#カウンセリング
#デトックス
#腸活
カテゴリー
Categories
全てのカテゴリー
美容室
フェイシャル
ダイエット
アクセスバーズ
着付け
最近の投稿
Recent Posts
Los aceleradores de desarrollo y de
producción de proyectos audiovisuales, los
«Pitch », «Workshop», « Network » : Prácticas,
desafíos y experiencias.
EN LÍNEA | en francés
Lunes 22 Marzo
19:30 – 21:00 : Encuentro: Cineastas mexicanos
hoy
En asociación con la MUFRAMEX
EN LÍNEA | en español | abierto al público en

* * *

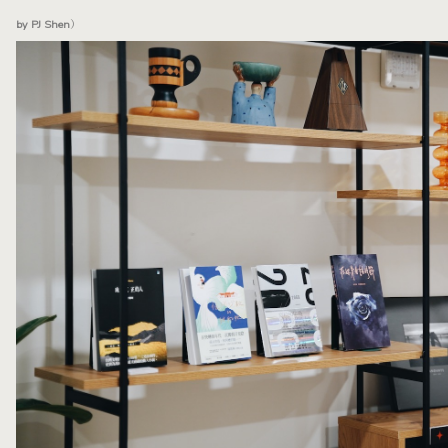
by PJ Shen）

...

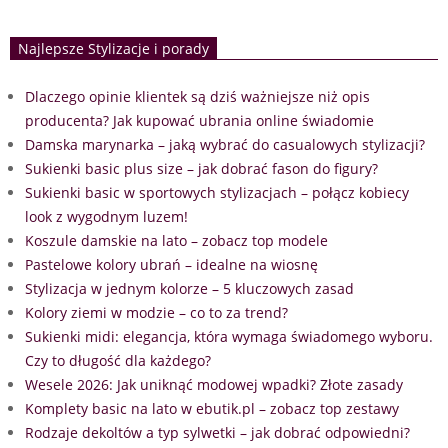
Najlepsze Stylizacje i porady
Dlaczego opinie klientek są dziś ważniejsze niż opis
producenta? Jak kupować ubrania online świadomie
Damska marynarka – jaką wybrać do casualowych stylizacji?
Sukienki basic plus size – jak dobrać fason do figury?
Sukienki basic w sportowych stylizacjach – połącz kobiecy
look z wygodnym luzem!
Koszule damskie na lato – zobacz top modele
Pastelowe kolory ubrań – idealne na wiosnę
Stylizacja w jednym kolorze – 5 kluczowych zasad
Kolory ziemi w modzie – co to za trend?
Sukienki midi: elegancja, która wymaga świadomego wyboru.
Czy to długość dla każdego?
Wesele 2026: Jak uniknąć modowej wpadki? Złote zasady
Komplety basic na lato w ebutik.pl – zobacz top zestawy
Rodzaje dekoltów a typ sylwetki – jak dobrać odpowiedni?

## WORK TASK
Retype exactly the lines above, from the one with "Sukienki midi: elegancja, która" through the one with "Rodzaje dekoltów a", inclusive.

## ANSWER SPACE
Sukienki midi: elegancja, która wymaga świadomego wyboru.
Czy to długość dla każdego?
Wesele 2026: Jak uniknąć modowej wpadki? Złote zasady
Komplety basic na lato w ebutik.pl – zobacz top zestawy
Rodzaje dekoltów a typ sylwetki – jak dobrać odpowiedni?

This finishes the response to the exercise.